On the Scene: InternetDM Breakfast Circle

New York–“Catalog Marketing: Is It a Complement to E-commerce…or Its Conqueror?” was the theme of the InternetDM Breakfast Circle panel discussion hosted by market research firm Winterberry Group. But given the rough economy and soft sales, it’s no surprise that the focus of the seminar, held April 25, also covered topics such as reduced prospecting and all-around belt-tightening.

Gary Ostrager, vice president, direct marketing, Macys.com, mentioned that New York-based Macy’s by Mail cut back its spring prospecting less than 5%. Nonetheless, “we are leveraging our buyer file and looking more closely at the lists we rent to make our dollar go farther. On the Web, we’re prospecting less but stepping up our e-mail promotions to customers.”

Macy’s strategy is not atypical, added Sandy Matika, senior vice president of Mokrynski & Associates, a Hackensack, NJ-based list firm. But she warned that the the reductions in prospecting and overall circulation would make future prospecting a more challenging proposition: Less prospecting means fewer new names to add to house files, while reduced circulation means fewer recent buyers or multibuyers to add to the files. And both, in turn, result in fewer hotline names to rent.

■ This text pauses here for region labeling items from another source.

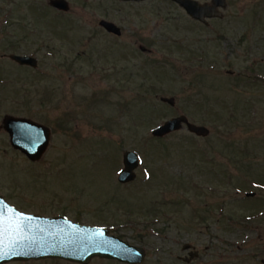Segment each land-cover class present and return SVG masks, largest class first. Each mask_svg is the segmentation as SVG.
<instances>
[{
    "label": "rangeland",
    "instance_id": "obj_1",
    "mask_svg": "<svg viewBox=\"0 0 264 264\" xmlns=\"http://www.w3.org/2000/svg\"><path fill=\"white\" fill-rule=\"evenodd\" d=\"M69 3L62 13L48 0H0V127L12 114L51 130L48 149L32 161L0 129V193L23 212L107 228L146 249L142 264H263L264 82L246 78V58L227 45L255 19L264 41V0H227L225 18L207 29L168 0ZM101 19L125 37H109ZM9 38L21 44L9 47ZM11 52L36 56L38 67L4 57ZM179 114L210 134L184 126L152 135ZM126 150L140 164L137 178L122 184ZM186 243L199 251L191 263L182 260Z\"/></svg>",
    "mask_w": 264,
    "mask_h": 264
},
{
    "label": "water",
    "instance_id": "obj_2",
    "mask_svg": "<svg viewBox=\"0 0 264 264\" xmlns=\"http://www.w3.org/2000/svg\"><path fill=\"white\" fill-rule=\"evenodd\" d=\"M175 1L192 18L200 21L223 16L218 9L227 6L226 0H211L210 3H201L199 0ZM50 3L60 10L70 9L67 0H51ZM101 24L110 31L120 32V27L113 21L103 19ZM10 58L20 64L37 66V59L30 55L11 54ZM161 100L170 105L176 104L174 96H162ZM184 126L197 136L206 137L210 134V128L206 125L191 122L185 114H179L155 127L152 135L161 138L181 130ZM1 127L8 131L13 148L23 152L32 161L41 159L49 147L50 128L33 119L7 114ZM139 163V153L136 150H126L123 153L124 166L119 172L118 180L121 183L135 180ZM254 194L248 193L249 196ZM190 247L191 244L186 243L183 250ZM196 254L198 252L190 253L192 258ZM48 257L83 264L89 263L94 257L141 264L146 258V249L110 234L102 226L80 224L64 216H43L20 211L0 193V264Z\"/></svg>",
    "mask_w": 264,
    "mask_h": 264
},
{
    "label": "flooded vegetation",
    "instance_id": "obj_3",
    "mask_svg": "<svg viewBox=\"0 0 264 264\" xmlns=\"http://www.w3.org/2000/svg\"><path fill=\"white\" fill-rule=\"evenodd\" d=\"M51 0H48V4L49 6L54 9L55 11H58V12H62V13H67L68 11H70V9L68 11H64V10H60L56 7H54L53 5H51L50 3ZM68 3H69V0H67ZM122 1H125V2H134V3H146L148 1H151V0H122ZM171 4H174V5H177L179 6L181 9L183 8L177 1L175 0H168ZM227 1V0H226ZM202 3V2H201ZM203 3H210V2H203ZM69 6H70V3H69ZM226 8V7H225ZM184 9V8H183ZM224 9V8H223ZM185 10V9H184ZM220 11V8L218 9ZM186 11V10H185ZM222 12V11H221ZM223 13V12H222ZM225 18L224 14L223 16L221 17H212V18H208L207 21H200V20H197L199 22H201L202 24V27L204 28H212L211 27V22H213L214 20H223ZM103 19L100 20L99 24H100V27L103 29V31L109 36V37H112V38H115L117 40L119 39H123L126 35V31L121 27H120V32L119 33H116L114 31H110L108 30L105 26H103L101 24V21ZM104 20H108V19H104ZM112 21V20H110ZM114 22V21H113ZM258 20L255 19L253 21V24L249 25L245 30L244 32L242 33V36L239 38V39H236V42H232V43H229L227 45V52L230 54V55H234L235 53L237 54H243L244 57L246 58L245 62H246V66L244 67V76H246V78H249L250 80H252L253 82H258V83H263L264 82V41H262L260 39V36L258 34V30H259V26L257 24ZM21 37H26V36H21ZM135 38V34L134 35H130V38ZM144 37V35H143ZM147 38V34H146V37ZM144 39V38H143ZM220 39V35H218L217 39L216 40H219ZM130 43V42H129ZM137 43V42H136ZM21 44V41L20 40H14L13 38H9L8 40V46L9 47H16V46H19ZM238 49H235L236 47H238ZM243 46V47H242ZM122 49L123 51L127 50L126 48H124L122 46ZM139 49L143 52H146V51H150V49L143 43H140L139 44ZM240 51V52H239ZM239 52V53H238ZM11 54H20V53H14V52H11L9 54H4V57H8L10 58V55ZM21 55H30V56H33L37 59V66H33L31 64H20L19 62L15 61L14 59L10 58L12 62H14L15 64H19L23 67H33V68H37L38 65H39V60L36 56L34 55H31V54H21ZM227 73L233 75V76H236V75H241L240 72L236 73L234 70L232 69H227ZM0 129H3L5 130L4 128H1ZM6 131V130H5ZM8 133V131H6ZM9 135V133H8ZM10 139V137H9ZM246 153V152H245ZM250 154V152L248 151L247 154ZM248 154V155H249ZM251 192H254V191H251ZM249 192L246 193V196H249L248 195ZM256 194V192H254ZM254 194V195H255ZM254 195H251V196H254ZM249 196V197H251ZM186 251L188 252V254L182 256V260L187 262V263H191L195 258H197L199 256V251L196 249V247L194 245L191 244V247L189 249H186ZM195 253V252H198V254H196L193 258L191 257L190 253Z\"/></svg>",
    "mask_w": 264,
    "mask_h": 264
}]
</instances>
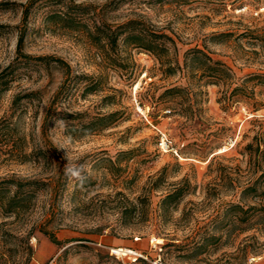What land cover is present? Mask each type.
I'll return each mask as SVG.
<instances>
[{
	"label": "rangeland",
	"instance_id": "rangeland-1",
	"mask_svg": "<svg viewBox=\"0 0 264 264\" xmlns=\"http://www.w3.org/2000/svg\"><path fill=\"white\" fill-rule=\"evenodd\" d=\"M30 1L0 0V183L38 182L19 214L0 208V264L132 257L116 249L143 256L131 264H264V86L244 83L264 74V0H35L23 21ZM131 19L171 37L172 65L196 47L231 83L202 87L145 50L88 37ZM21 34L24 54L70 73L17 57ZM242 83L249 94L230 97ZM171 87L190 90L163 103Z\"/></svg>",
	"mask_w": 264,
	"mask_h": 264
},
{
	"label": "trees",
	"instance_id": "trees-1",
	"mask_svg": "<svg viewBox=\"0 0 264 264\" xmlns=\"http://www.w3.org/2000/svg\"><path fill=\"white\" fill-rule=\"evenodd\" d=\"M176 2L186 3L189 0H173ZM35 3V0H31L28 6L25 8L23 13V21L26 20L29 9ZM77 9L84 8L81 4L75 6ZM70 22V21H69ZM70 24H73L71 21ZM79 24H83L79 22ZM103 26V27H102ZM95 32L88 33L89 39L98 46L105 43L107 46H110L112 49L117 47L119 41L122 42L123 46H132L133 48H139L145 50L146 52L152 54L157 60H159L164 66V72L166 75H174L177 70L183 72L184 76H187V79L190 75L193 76L194 80L199 81L202 87H208L209 85H229L232 80V73L230 69L225 66L222 62L218 60H213L207 53L199 48H191L185 51L183 56V66L180 67L177 63H170L169 53H170V44L175 48L174 41L166 34L159 33L152 26L147 25L141 20L131 19L119 25L110 26V25H100L95 26ZM102 33L101 37L95 38V33ZM215 36H221L215 35ZM23 34L20 35L16 45L17 57L23 59H33L38 62L48 61L55 62L59 65L65 66L67 68V73H70L68 65H66L61 59L48 57V56H39L32 58L29 55H26L22 52L23 47ZM168 62H167V61ZM1 77V75H0ZM257 80L258 84L264 86V74L262 75H251L249 76L244 83ZM1 82V81H0ZM244 83L233 87L230 93V97L237 95L238 97L245 96L249 94L244 86ZM0 86H5L4 89H7L8 82L0 83ZM188 87H171L166 89L162 94V102L170 103L176 96L186 94L189 92ZM201 89H198V93H201ZM250 94H254L253 89ZM257 110V109H255ZM113 115H107L95 119L92 123L88 125V131L86 134H90L96 130L103 129L108 124L111 123L109 120ZM108 120V121H107ZM104 122V123H103ZM99 124V129H93L92 125ZM86 126V125H85ZM83 127V126H82ZM79 128V129H82ZM79 129H73L75 131ZM264 175V174H263ZM38 182L35 181H23L17 179H9L5 183H0V208L8 214H19L23 209V202L27 201L29 198L34 196V186ZM46 185L45 183H41ZM12 188H14L13 191ZM181 196V190H174L172 193H169L161 201V210L162 213L165 212L167 204L172 200H175ZM43 234L48 237V239L54 243L59 244L56 237L53 233L47 231L46 229H41Z\"/></svg>",
	"mask_w": 264,
	"mask_h": 264
},
{
	"label": "built area",
	"instance_id": "built-area-1",
	"mask_svg": "<svg viewBox=\"0 0 264 264\" xmlns=\"http://www.w3.org/2000/svg\"><path fill=\"white\" fill-rule=\"evenodd\" d=\"M163 143H164V139H162ZM120 250V253H116V251H113L114 254L120 255V256H128V254L132 257L129 258V260H127L124 264H131V262H135L138 258H143V256L139 253H137L136 251H132V250H125V251H129V253H123L121 250L123 249H118ZM152 264H160L158 261L153 262Z\"/></svg>",
	"mask_w": 264,
	"mask_h": 264
},
{
	"label": "bare ground",
	"instance_id": "bare-ground-1",
	"mask_svg": "<svg viewBox=\"0 0 264 264\" xmlns=\"http://www.w3.org/2000/svg\"><path fill=\"white\" fill-rule=\"evenodd\" d=\"M225 151V150H224ZM222 152V151H220ZM159 242V241H158ZM113 251H116V253H120V250L116 249V250H113ZM123 253H129V251H125V250H121Z\"/></svg>",
	"mask_w": 264,
	"mask_h": 264
}]
</instances>
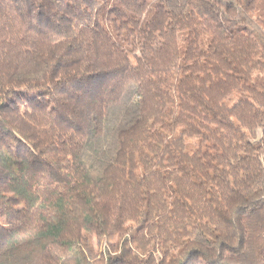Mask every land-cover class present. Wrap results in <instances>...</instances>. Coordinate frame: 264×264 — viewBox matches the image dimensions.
Masks as SVG:
<instances>
[{
  "label": "trees",
  "instance_id": "obj_1",
  "mask_svg": "<svg viewBox=\"0 0 264 264\" xmlns=\"http://www.w3.org/2000/svg\"><path fill=\"white\" fill-rule=\"evenodd\" d=\"M0 264H264V0H0Z\"/></svg>",
  "mask_w": 264,
  "mask_h": 264
}]
</instances>
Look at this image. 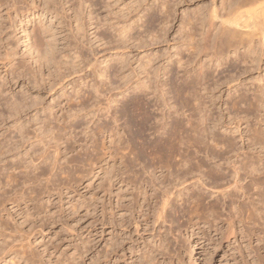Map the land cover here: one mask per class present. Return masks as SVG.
Listing matches in <instances>:
<instances>
[{
    "label": "rangeland",
    "instance_id": "obj_1",
    "mask_svg": "<svg viewBox=\"0 0 264 264\" xmlns=\"http://www.w3.org/2000/svg\"><path fill=\"white\" fill-rule=\"evenodd\" d=\"M65 1H68L66 5L69 6L67 11L62 10L64 5L62 8L61 3H59L57 6L58 12H54L46 10L44 5L45 0H0V4H5L4 7L0 9V21L2 19V23H0L3 26L0 31V88L4 93L1 99L7 98L8 102L10 100L9 103L14 101L20 103L23 99H27L29 102L34 101L33 99L35 98L39 99L38 105L30 110L22 112L21 123H16L14 117V119L8 117L11 115H8L9 111L6 109L5 105L0 106V114L2 113V115L5 116V118L3 116V119H0V142L11 139L12 141L18 140V143L22 141L18 144L19 147H21L20 151H14L9 155L6 154L5 157L2 156L1 159L3 163L0 161V264H141L144 261V255L148 256L150 253V255L153 254V257L155 256V258H158H156L155 264H168V261L166 260L165 262V258L159 254L161 252L160 241L161 239L164 241L166 238H169L171 241L169 243V240L166 239V242L168 241L170 245L171 243L175 245L171 246L176 249L178 256L182 257L180 259L184 260L182 261L185 262L183 264H192V259H195L197 264H201L203 258L199 257L200 251L196 246L197 238L193 235V232L197 233L196 229H192L190 224L187 223L188 218L182 216L184 215L182 211L187 209L185 205H187V207L189 205L186 203V199H189L192 191L196 192L197 189L200 188L197 186L198 184L188 187L190 183L196 182L197 179L195 178L197 177L190 176V179L194 180L191 182L188 178L189 182L188 184H184V186L181 185V181L177 178L175 179V175L167 181L170 191L173 190L172 186L174 188L176 187V189L172 191L174 193L170 199L172 201L167 208L168 215L170 216L168 220L173 221V225L169 222L168 224L167 222L163 223L161 220L157 222L155 218L150 219L147 223L148 225L143 224V217L137 216V214L140 215V210L137 209V212L134 211V209L132 212L129 211L131 215L128 214L126 210L130 205V193L132 190L120 184L117 185L118 187H114L111 194L106 197L103 194V184L106 171L115 163H120L117 157L120 153H124L125 156L127 154V158L125 157L126 165H129L131 171L136 173H131L130 178H132V180L139 178L138 176H142L147 179V181H150L153 179V174L151 172L160 165H165H159L160 157L155 154L150 157L146 155V159H144L145 154H142L143 158L141 160L140 155V162H138L137 159H134L136 156L134 150L139 151L138 149L142 147L143 142L152 146L159 142L164 143L163 141H166L170 134V126H172L173 123L176 124L178 120L180 122L184 119L183 113L181 114L183 111L179 109L178 105V108L176 107V102H174L175 99L172 97V94H170L171 91L168 90L170 89L169 87H171L170 83L177 82V84H180L183 82L182 80L186 78V74H183L185 67H182L184 70L179 67L181 64L179 65L178 61L181 57L177 55L181 50L180 53L182 54V59H184L182 61H185V59L187 60V57L189 58L190 56V51L185 50L186 46L184 47L182 43L180 44V38L181 36L183 37V35L179 33V31L183 29L181 28L183 26L181 20L185 13L190 14L199 7L209 8L213 0H187L186 4L180 5L177 8L175 21L171 22L170 25L167 24V26L171 28L167 36L169 42L162 41L160 42L161 44L152 42L150 39L158 36V31L163 24L159 25L156 23L153 30L154 36L150 35V37L144 32L146 28L145 24L147 26L152 16L155 19L160 16L158 10H160L165 2L167 6L168 4L172 6L177 0H91L94 6L87 9L88 11L85 9V14L83 12L79 13L82 18L81 22H77L74 18V14L71 13L73 9L79 12L78 3L81 0ZM13 2L17 3L15 6L17 8L16 12L12 7ZM214 2L218 6L221 4V0H216ZM88 5L89 4L85 5V8H88ZM87 13H90L91 22H89ZM211 23L217 27L220 24V22ZM187 27L188 28L185 30L188 32L187 29H189L190 26ZM198 28L200 29L198 30L199 33L201 34L202 32V34H204L205 30L200 28V25ZM130 29L133 31H130ZM125 30L128 31V35L130 34V36L139 37V39L142 40L145 39L144 42L147 41L146 45L144 44L142 48L132 47L140 43L139 39L135 43L130 41L125 44V39L119 37L120 33ZM198 37L201 38V36ZM35 41H37L36 44ZM119 41H123V45L125 44L124 46L130 48H128V53H131L122 57L120 52L116 50ZM173 42H178L179 45L176 46ZM53 43L56 46L58 45L56 49H53L56 47ZM148 43L149 45L147 46ZM151 43L156 45H152ZM48 46H50L51 49L50 47L48 48ZM37 50H40V53ZM53 50L56 51L53 52ZM46 52H48V54ZM49 52H51L55 58L52 63L45 60L47 57L50 58L52 56ZM184 52L186 56H184ZM243 52L244 50L239 51L241 54H243ZM38 53L46 58L40 60ZM167 53H170L173 58L165 62L163 61V56L165 57ZM231 53L226 52V55L221 58L223 61L221 60V62L219 61V63H216H221V67H217L216 64H214V67L212 66L213 69L207 70L208 74L211 75L210 77H213V80H215L214 78H216V80H218L217 78L221 79L223 76H226L225 79H229L232 76L234 80L236 79L232 90H227V88H225L220 92V95H217L222 96L221 104L218 102L215 109L213 107L211 108L215 110H212L215 117H219L221 114L223 116L225 115L224 121L228 120L227 117L229 115L227 114L226 106L230 104L231 97L233 98L238 95L237 91H241L240 94H252L256 87H262L261 85L264 84V58L261 59L262 61H260L259 67L255 66L256 64L242 63V67H239L240 69L238 68L235 71L229 68L232 64L230 60H233ZM124 57L129 63V67H127V69L125 68L126 70H123L121 67L122 64L120 59ZM228 57H230L229 60ZM205 58L206 57H201L200 60H196L197 63L192 64V68L190 66L186 71L192 72L195 68L198 69L199 65L197 64H204L207 61V58ZM224 58H226L227 61H225L226 59ZM118 61L119 65L121 64L120 66L118 65ZM247 65H249V67L251 66L250 68L252 70L246 67ZM117 66L120 68V72L123 70L122 73H119ZM145 66L148 67L144 73ZM133 69H135V74L132 72ZM154 69L155 71L160 70L161 75L159 73V79H154ZM230 70L233 71L231 74L232 76L228 74L231 72ZM243 70H248V72L246 71L244 76L241 77L243 74L240 75V72ZM21 71H24L25 75L26 72L27 74L28 72L31 73L23 79L19 78V72ZM242 73H244V71ZM33 74L35 75V83L34 81L29 83L28 78ZM228 75L230 77H228ZM124 78L126 79L125 82H123L125 80ZM138 78L140 81L142 80L141 82H144V84L147 83V85H149L150 83L152 85L151 87L154 85L161 86L163 91L165 90L164 93L169 91L164 97L166 101L169 99V101L166 102L169 104H167L166 107H160L163 109H160L156 104L159 103V100L161 101L162 98L150 94L149 101L151 97L153 100L148 102L150 105L156 104V107L154 105H152V107L154 106L153 108L149 107L150 110L148 114L151 115H149L151 117L149 119V127L146 128L145 133L141 132L139 134L137 127L133 129L135 126H129L127 116H125L123 109V105L124 108H126V104L127 107L130 106L128 102L132 103L134 95L135 97L140 95L139 90L135 91L136 85H134ZM157 79L159 83L158 81H154L157 83L155 84L153 80ZM148 80H150V82ZM129 83L133 85L131 87L132 89L130 88L131 90L129 89L131 85ZM236 89L237 91H235ZM137 93L138 95H136ZM201 94L205 95L204 92H201ZM250 96L249 94V97ZM13 97L15 99H12ZM157 98L158 101H156ZM227 98L229 100H227ZM78 100L83 104L80 107L77 103ZM174 104L175 106L171 108L170 106ZM108 108L110 110H108ZM3 120L4 122H2ZM253 122H255V120H250L248 125L251 126L252 124V127L256 125L258 128L257 124H255L257 122L254 124ZM48 123L52 128L54 127V129H56L54 134L47 133L49 137L45 132L43 133V130L49 129L50 126ZM69 124L76 130L73 134L71 132H69L70 134L68 133L70 130L64 131L65 128L70 126ZM164 124L166 125L164 126ZM17 126L20 127L18 128ZM44 126L45 129L43 128ZM46 126L49 127L46 128ZM243 126L242 130L244 131L247 124H243ZM21 127H23L22 132L25 133L24 139H21L19 133ZM130 127L131 130L129 129ZM102 128L106 129L104 130L105 133ZM39 129H41V132ZM216 129L215 132L220 129L218 134L221 135L223 132L227 131V133L224 134L235 138L237 146L242 148L243 143L239 140L238 135L231 134L229 130L221 128V126ZM25 135H27L28 138L25 137ZM50 139L57 140L56 142L60 140L61 146L59 142L57 145L53 140L49 143L48 141H51ZM130 140L131 143L129 142ZM132 143L133 145H131ZM55 145L56 148L54 150ZM131 146L136 148L133 149ZM58 148H60L61 151H58ZM128 149L133 150L135 156L133 154L129 155L132 151L130 152ZM46 151L50 154L55 151L51 154L52 160L56 161L57 165L53 173L55 174L54 176H52L50 171L46 173L48 169H46L47 165L44 164L41 159ZM108 152H113L115 154L114 158H109ZM129 156L133 157L130 158ZM54 158H58L57 160L59 161ZM130 159H132V161L134 159V161L131 162ZM240 159H242V157ZM232 161H234V159H232ZM57 163L60 167H58L59 165ZM142 166L146 168H151L153 166L154 168H148L149 171H147L146 176L142 173L141 169L144 168ZM36 167L39 168L36 169ZM110 170L111 169H109V171ZM165 172H167V170H164V173ZM43 173H46L44 174L46 177L43 176ZM35 175L37 177L40 175L41 178H37ZM133 175L137 177L133 178ZM157 176H159V172ZM150 177L152 179H150ZM157 183L158 182H155V184ZM159 186L158 184L156 187L159 189L158 192L166 191ZM124 187L129 191H125L126 189ZM116 189H119L120 192ZM182 189H184V191ZM182 191L184 195L186 194L185 196ZM205 191L208 193V190ZM175 193L178 198L175 197ZM177 193H180V195L178 194L180 197ZM115 195H121L122 199ZM208 195L211 196V199L214 198L212 193L209 192ZM118 199L121 202H118ZM104 204L108 207V211L109 208L111 210L109 212L107 211L108 224L103 220ZM117 205L123 207L118 209ZM124 207L126 208L124 209ZM176 211L178 213H176ZM110 213H113L114 216H110ZM132 214L135 215L133 216ZM131 216L134 222L136 221L135 223L133 219L130 218ZM122 219L126 223L123 222ZM137 222H140L138 223L139 227L136 225ZM153 222H156V224L154 225ZM121 224L123 226H121ZM126 224H128V226ZM125 226L127 227L125 228ZM121 227H124L125 230ZM158 227L164 228H160L161 230L159 231ZM180 227L181 230H179ZM168 230H170V232L172 231L171 234L168 233ZM162 232L163 234L165 233L164 236L167 233V236L162 237ZM254 245H256V243H254ZM190 247L194 249L192 257L191 255L189 256ZM159 255L161 256L159 257Z\"/></svg>",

On the brighter side, Matika praised e-mail marketing as an effective way to increase sales among a cataloger’s or Web merchant’s buyers. She estimated the average click-through rate on e-mails to customers as 15%, with a 3%-6% conversion rate among those customers who responded to the e-mail by visiting the marketer’s Website.

In addition to Ostrager and Matika, the panelists were Mark Friedman, chief marketing officer of New York-based apparel marketer Brooks Brothers, and Sherry Chiger, editorial director of CATALOG AGE and I.MERCHANT. Winterberry Group CEO Michael Petsky moderated.